* [TASK BRIEF]:
Exact copy, no pictures: return all the data below as written.

(Stored items from a collection)
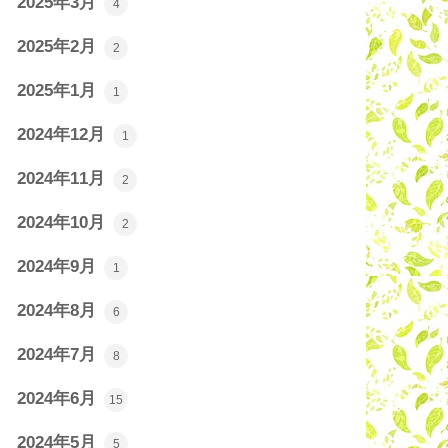
2025年3月
4
2025年2月
2
2025年1月
1
2024年12月
1
2024年11月
2
2024年10月
2
2024年9月
1
2024年8月
6
2024年7月
8
2024年6月
15
2024年5月
5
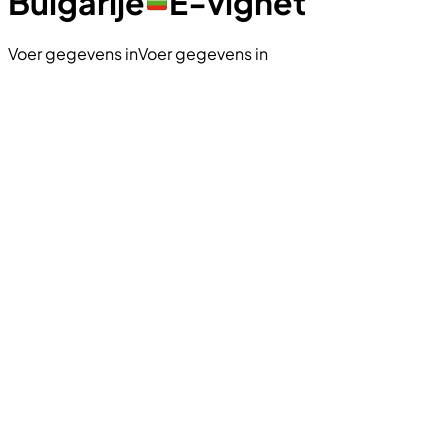
Bulgarije
E-vignet
Voer gegevens in
Voer gegevens in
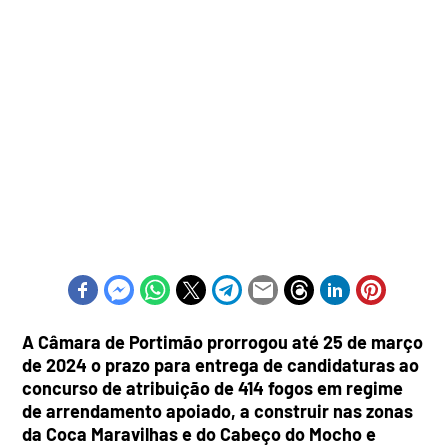
A Câmara de Portimão prorrogou até 25 de março
de 2024 o prazo para entrega de candidaturas ao
concurso de atribuição de 414 fogos em regime
de arrendamento apoiado, a construir nas zonas
da Coca Maravilhas e do Cabeço do Mocho e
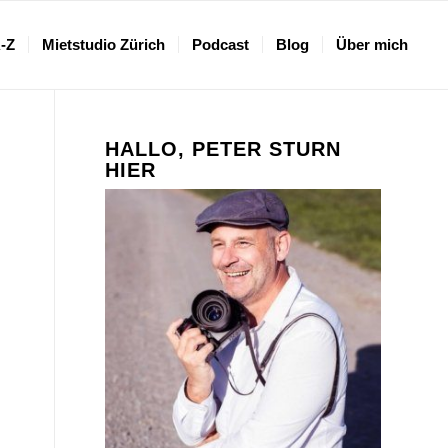
A-Z
Mietstudio Zürich
Podcast
Blog
Über mich
HALLO, PETER STURN
HIER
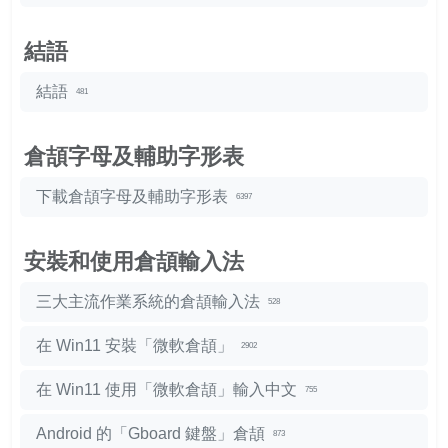
結語
結語
481
倉頡字母及輔助字形表
下載倉頡字母及輔助字形表
6397
安裝和使用倉頡輸入法
三大主流作業系統的倉頡輸入法
528
在 Win11 安裝「微軟倉頡」
2902
在 Win11 使用「微軟倉頡」輸入中文
755
Android 的「Gboard 鍵盤」倉頡
873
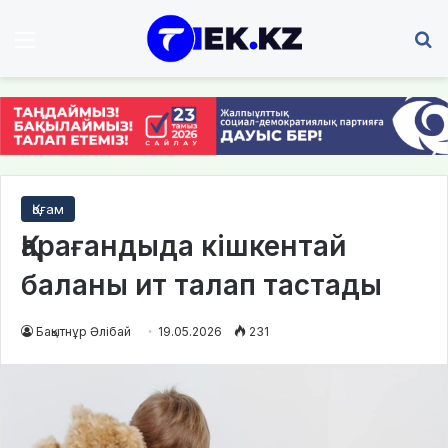
Мәзір
І
Қоғам
Қарағандыда кішкентай
баланы ит талап тастады
Бақытнұр Әлібай
19.05.2026
231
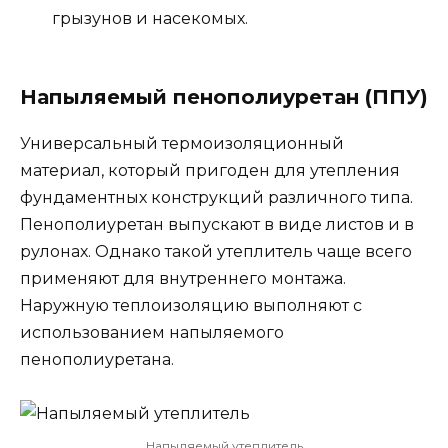
грызунов и насекомых.
Напыляемый пенополиуретан (ППУ)
Универсальный термоизоляционный
материал, который пригоден для утепления
фундаментных конструкций различного типа.
Пенополиуретан выпускают в виде листов и в
рулонах. Однако такой утеплитель чаще всего
применяют для внутреннего монтажа.
Наружную теплоизоляцию выполняют с
использованием напыляемого
пенополиуретана.
Напыляемый утеплитель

* [YOUR RESPONSE]:
2025年3月
4
2025年2月
2
2025年1月
1
2024年12月
1
2024年11月
2
2024年10月
2
2024年9月
1
2024年8月
6
2024年7月
8
2024年6月
15
2024年5月
5
Bulgarije
E-vignet
Voer gegevens in
Voer gegevens in
A Câmara de Portimão prorrogou até 25 de março
de 2024 o prazo para entrega de candidaturas ao
concurso de atribuição de 414 fogos em regime
de arrendamento apoiado, a construir nas zonas
da Coca Maravilhas e do Cabeço do Mocho e
A-Z
Mietstudio Zürich
Podcast
Blog
Über mich
HALLO, PETER STURN
HIER
結語
結語
481
倉頡字母及輔助字形表
下載倉頡字母及輔助字形表
6397
安裝和使用倉頡輸入法
三大主流作業系統的倉頡輸入法
528
在 Win11 安裝「微軟倉頡」
2902
在 Win11 使用「微軟倉頡」輸入中文
755
Android 的「Gboard 鍵盤」倉頡
873
Мәзір
І
Қоғам
Қарағандыда кішкентай
баланы ит талап тастады
Бақытнұр Әлібай
19.05.2026
231
грызунов и насекомых.
Напыляемый пенополиуретан (ППУ)
Универсальный термоизоляционный
материал, который пригоден для утепления
фундаментных конструкций различного типа.
Пенополиуретан выпускают в виде листов и в
рулонах. Однако такой утеплитель чаще всего
применяют для внутреннего монтажа.
Наружную теплоизоляцию выполняют с
использованием напыляемого
пенополиуретана.
Напыляемый утеплитель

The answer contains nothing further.